As of 9:06 PM, I have 983 Facebook friends, 107 Facebook followers, and 2192 Instagram followers. That’s a lot of people who care, in some sense, about what I am doing or want to read what I’m thinking. I know there is some overlap, but this means that, if social media was a room and my accounts a podium, I would have roughly 3,282 individuals interested in what I was saying. That’s a lot.
Likewise, I was blessed to road trip with two of my best friends from high school this past week to visit one of my favorite family’s—a family that loves me very much—in Maine. In high school, Hannah, Liv, Abby and I were inseparable. The only reason Liv was not here is because she is married and now living in California, but we still talk on the phone weekly, if not more. These girls, my friends, they love me and want me, and years and trails have proven that.
However, when I went to post the photos on Facebook, I noticed something: I had 983 “friends” (I put the friends in quotes because, to be honest, if something serious had happened in my life, I know I could only turn to about 30 or fewer of those “friends”…and the vast, vast majority of these “friends” I have not had a conversation with in years, or decades). I had had 984 at the beginning of the day. That means someone deleted me. My heart sunk.
Many of you are probably reading this and thinking, “Krista, you’re ridiculous. You just admitted many of these individuals are NOT your friends, and yet, you’re upset?” Yup.

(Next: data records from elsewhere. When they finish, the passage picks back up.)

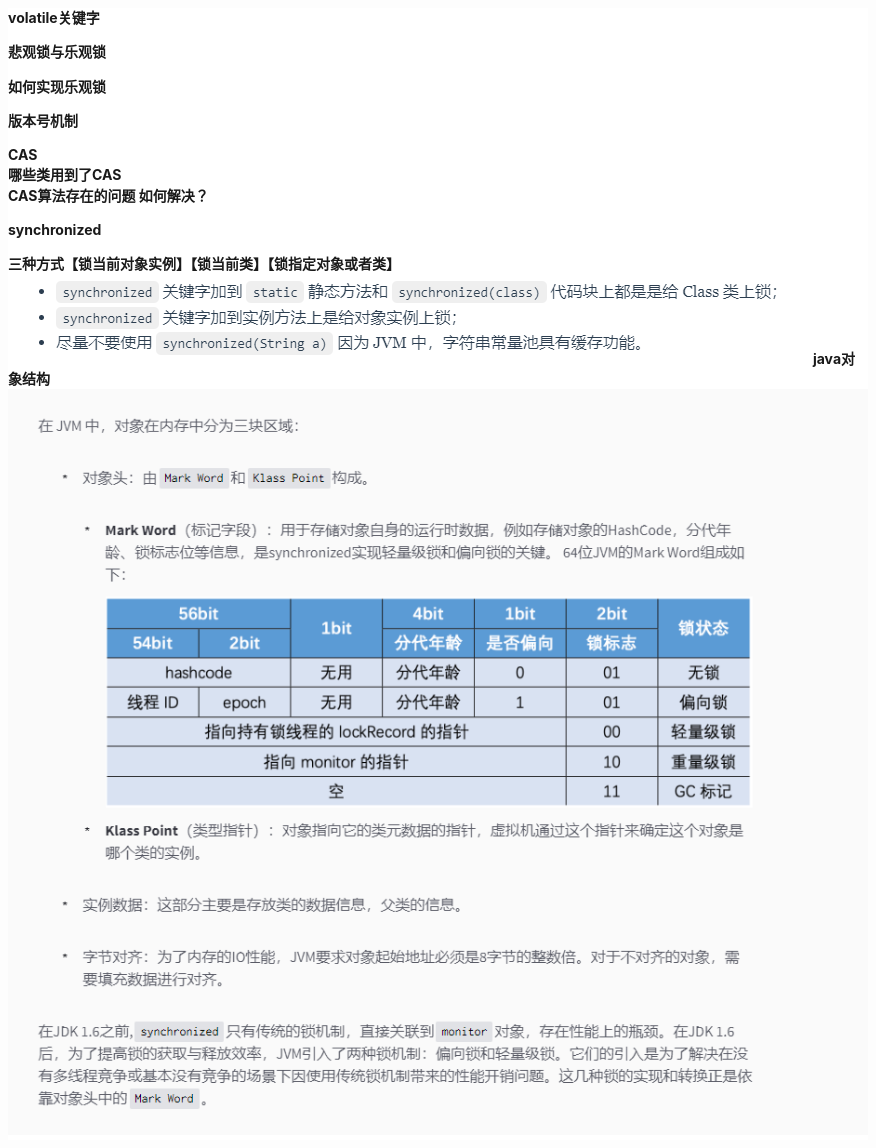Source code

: **volatile关键字**  

**悲观锁与乐观锁**  

**如何实现乐观锁**  

**版本号机制**  

**CAS**  
**哪些类用到了CAS**  
**CAS算法存在的问题 如何解决？**  

**synchronized**  

**三种方式【锁当前对象实例】【锁当前类】【锁指定对象或者类】**  
![alt text](image-23.png)
**java对象结构**  
![alt text](image-24.png)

I’ve struggled my entire life feeling wanted. In the days before instagram and Facebook, I printed dozens of pictures and created picture murals on my bedroom walls. This was actually suggested after I went to therapy for the first time when I was 14. I told the therapist how I was struggling feeling wanted and loved, and the therapist suggested that I surround myself with proof that I am, so that I could look at these things and the lie that I am unwanted would be washed away. It worked. Oddly, I now realize that I have shaped my worth, and my value, around these pictures and the relationships they represent.
In a lot of ways, I could care less about the number of followers I have on instagram. Since my account is public, I have never met the majority of individuals that follow me. Therefore, when individuals unfollow me on instagram, I am not too bothered. However, on Facebook, I know everyone of my “friends.” When someone unfriends me, I take it personally. I take it too personally. My thoughts begin to race as I wonder, “Why doesn’t X want me in their life anymore?” When in reality, this individual may have just been a person I was in a group project with in 8th grade, have not talked to since, and they no longer cared to see my Kasich 2016 posts. Even though I *know* deep down, they were not rejecting me or my thoughts, it still feels that way.
I’ve been thinking about this a lot this weekend, and I realized, I care way more about getting individuals to like me who do not like me, than maintaining the relationships I have. So sad.
I can count on both my hands the number of individuals in high school and college that did not like me. Obviously, there are people we naturally don’t click with naturally, so these individuals that I’m talking about are the ones who really had it out for me. And, you know what I did? I went out of my way to try to be kind to them and buy their friendship. Not because Jesus tells us to “love our enemies” but because I could not handle the fact that someone did not like me. One Christmas, I spent more money buying an “enemy” a Christmas present than on my best friend.
I am sharing this all with you because I am certain I am not the only person that does this. Am I right? Have you done this, too? Perhaps you are one of those uber confident individuals that just walks to the beat of her own drum and literally does not care one bit what others think (I know you exist, and I envy you!), but many of you are probably similar to me, and fear rejection and being unwanted. I feel you, girl.
What I have had to remind myself this week, is to remember what my grandma told me: Krista, it is more important to focus on the relationships that you do have, then the ones that you don’t.
People will not always like me. I am loud, outgoing, spontaneous and a sinful, broken human being. There are people that I will not “mesh” with. There are individuals that do not care to read my Facbeook posts. And you know what?!? THIS IS OKAY. This does not lower my worth as an individual, nor does it make me unworthy of the love and relationships I currently have.
I am reminded of what Paul says: “If it is at all possible, as much as it depends on you, live at peace with everyone.” Romans 12:18
This means I must do all I can to be peaceful with everyone. If I am doing this, and they do not like me, that’s okay.
Not everyone will like you, friend. And that’s okay. You’re still lovable, and you always will be.